To that extent some of the wine production is limited. For instance, the 2013 Onesta Viognier has a mere 250 case production. Worse yet was that this Lodi Viognier was absolutely lovely with bright apricot and nectarine notes, but balanced acidity and texture, making this a great warm weather wine, especially at $22 per bottle.

Another great summer sipper was the 2012 Vermentino from Uvaggio. I love that the alcohol content on this one was only 12.9% so you won't wilt in the sun with every sip. Subtle apple and melon notes are present, but a nice minerality rounds it out. At $16 per bottle, there's nothing not to like about this wine.

Uvaggio, like much of Lodi, sells their grapes to Napa and beyond. Nearly 85% of Lodi grapes leave the region. So yeah, you've been drinking Lodi grapes all along and didn't even know it. You can also pick up a Rosata from Uvaggio where you'll get a little of the Vermentino blended with some Cinsault. It's a little bigger in flavor than your typical French Rose, but still very dry, and good paired with food. At 11.9% alcohol, it'll keep you cool and composed.

We also tasted a range of well produced, interesting reds like Michael David's 2013 Ancient Vine Cinsault. You may know David's name from mainstream hits like 7 Deadly Zins, Freakshow and Petite Petit, but things move in a different direction with this Ancient Vine Cinsault. David hadn't produced a Cinsault since 1999, and this one was worth the wait. The grapes truly come from ancient vines planted in Lodi's oldest producing vineyard back in 1885. This silky little number has low tannins with light red berry undertones. The light oak keeps it easy drinking and one you can reach for even when it's warmer out. At $25 you want to get yourself to Lodi to snatch up one of these unique gems.

David's Ancient Vine Cinsault is a Lodi Rules Certified Green wine. That's not just a random way to slap another pretty sticker on a bottle for marketing purposes. Lodi Rules is California's first third-party-certified sustainable wine growing program, and it's truly impressive. It goes beyond soil healthy and responsible farming to include land stewardship and employee well being. It's about healthy land, practices and people. Over 20,000 acres in the Lodi AVA have the Lodi Rules green certification.

Our final two wines finished as strong as we started. Michael McCay uses natural fermentation in his wines and his 2012 Faith Zin is pretty special because of it. It's softer and more elegant than what you may remember of CA or Lodi Zins. The bottle we had came from "Lot 13" planted in 1915 and is a best-of fresh red fruit on entry and then darker berry and plums on exit. With only 379 cases produced, I'm on my way to get more of this before it's gone.
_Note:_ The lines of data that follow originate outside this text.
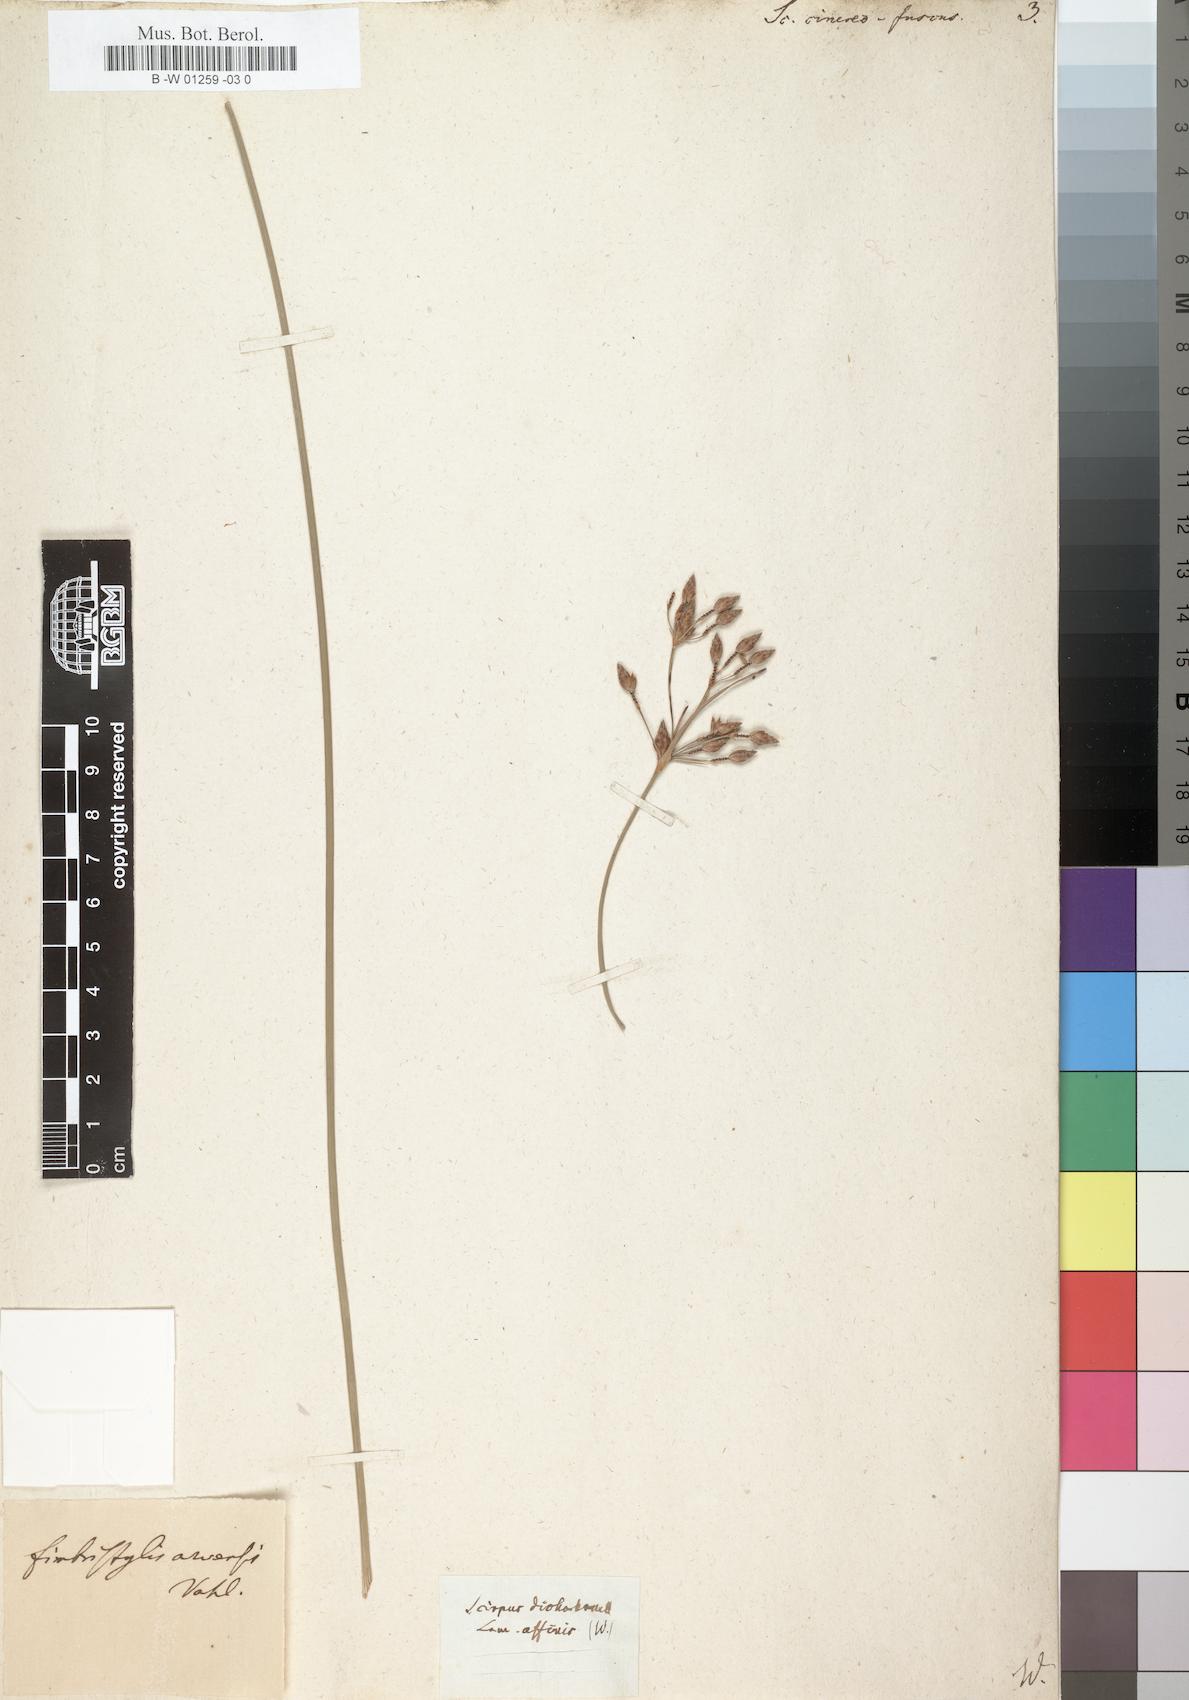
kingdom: Plantae
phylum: Tracheophyta
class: Liliopsida
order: Poales
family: Cyperaceae
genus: Fimbristylis
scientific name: Fimbristylis ferruginea
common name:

The Macchia 2012 Primitivo Devious plays off its close cousin Zinfandel, but with an Italian flair. Velvety, chocolatey and with some coffee notes made this the perfect wine to enjoy with our dessert.

Lodi is producing some really solid wines at great prices. Visiting is a unique, more personal experience than you might find in other big California wine regions. If you can't visit to get your hands on some of the small production batches, then take a look at the Lodi Wine Club to get quarterly shipments sent directly to your house.

 

* This was a hosted tasting by Lodi Wines, but all opinions are always my own.